What do your liver, stomach and heart have in common with a fish?
It might sound like a tricky trivia night question but according to Curtin palaeologist and evolutionary biologist, John Curtin Distinguished Professor Kate Trinajstic, the answer is: probably more than you realise.
For more than thirty years, Professor Trinajstic from the School of Molecular and Life Sciences has been searching for clues about how vertebrates, including humans, evolved, helping to piece together the story of our origins.
Placoderm fish
While one breakthrough might be enough to define a career, Professor Trinajstic’s research has contributed to several milestones in our understanding of evolution.
Her work is centred on the placoderm fish – an extinct class of armoured fish that are among Earth’s earliest jawed vertebrates.

Credit: Brian Choo/Swiss Journal of Palaeontology
Placoderms once ruled the ancient seas, including the tropical reef systems that existed in what is now Western Australia’s Kimberley region, before a mass extinction wiped them out.
Fortunately for scientists, those reefs left behind an extraordinary fossil record, and millions of years later, they would become part of what is now known as the Gogo Formation.
Few fossil sites hold evidence as clearly as the Gogo Formation, where ancient fish have revealed everything from internal organs to the earliest evidence of live birth.
“When we think of our evolutionary origins, ancient fish are probably not the first animals that come to mind,” Professor Trinajstic said.
“We often picture our closest relatives, such as chimpanzees or other primates, but many of the anatomical features humans have today, including our jaws, stomach and paired limbs, can be traced back to the jawed fish – like the placoderm.”
In 2022, Professor Trinajstic and her collaborators made international headlines after identifying the oldest known 3D preserved heart from a jawed vertebrate found in the Gogo Formation.

Hidden inside a 380-million-year-old placoderm, the fossil offered the first detailed view of a vertebrate heart in remarkable detail.
And it wasn’t the only surprise. The team also found a perfectly preserved stomach and liver, revealing internal anatomy that is rarely recovered in fossils.
“For the first time, we saw how several major organs of a jawed fish were arranged together inside a jawed fish, and we were especially surprised to learn that they were not so different to us,” Professor Trinajstic said.
The find was only made possible by utilising sophisticated imaging technology including synchrotron scanning at the European Synchrotron Radiation Facility (ESRF) in France and neutron tomography at the Australian Nuclear and Science Technology Organisation (ANSTO) in Sydney, which allowed them to look at the fossil non-destructively, while still embedded in the rock.

“In the past, the only way to get rock away from a fossil sample was to either manually cut the rock away or put it in acid,” Professor Trinajstic said.
“However, both techniques would destroy any soft tissue preservation.”
“Not only that but soft tissue usually decays long before it gets the chance to fossilise, so this was an incredibly rare find.”
“It’s a unique window into a critical stage in the evolution of the vertebrate body.”
“What you look like inside can be traced back hundreds of millions of years – far earlier than we ever thought,” Professor Trinajstic said.
A fishy surprise
One of the earliest breakthroughs she contributed to came in 2008, when a team led by Professor John Long from Flinders University uncovered the earliest known evidence of live birth in vertebrates.
While the fossilised heart would later capture global headlines, Professor Trinajstic said the embryo discovery remains one of the most surprising moments of her career.
The fossil revealed that vertebrates gave birth to live young far earlier than scientists had previously thought.
“It was so unexpected that colleagues didn’t believe us at first,” Professor Trinajstic said.
“The heart was a great find, but we knew jawed vertebrates had a heart – we had just never seen it in such detail before.
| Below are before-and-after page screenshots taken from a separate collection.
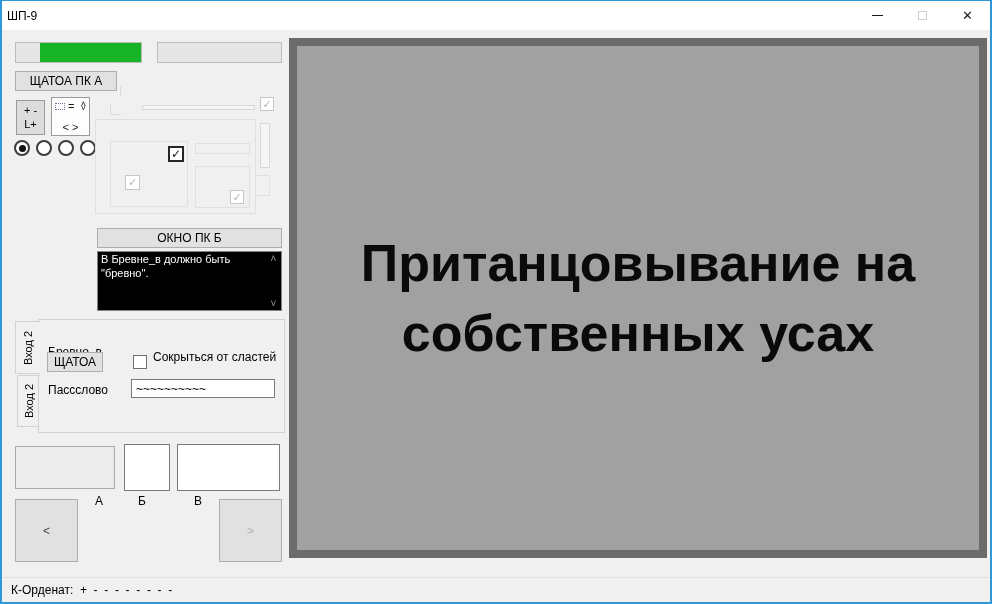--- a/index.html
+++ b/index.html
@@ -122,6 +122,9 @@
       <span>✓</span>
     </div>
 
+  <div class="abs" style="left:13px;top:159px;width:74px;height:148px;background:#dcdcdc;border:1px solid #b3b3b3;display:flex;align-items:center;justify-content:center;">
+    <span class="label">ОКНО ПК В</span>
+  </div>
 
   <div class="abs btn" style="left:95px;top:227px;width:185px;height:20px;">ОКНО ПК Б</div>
But the embryo came as a complete surprise to us.”
Still more to discover
For Professor Trinajstic, it’s all part of a much larger story.
“One answer leads to five more questions,” Professor Trinajstic said. “That’s the exciting thing about science, though.”
Whether she’s revealing the earliest evidence of live birth, or uncovering ancient organs, each new find has added another piece to the puzzle of our evolutionary history.
So, if ever this question pops up at a trivia night, you’ll know the answer in remarkable detail.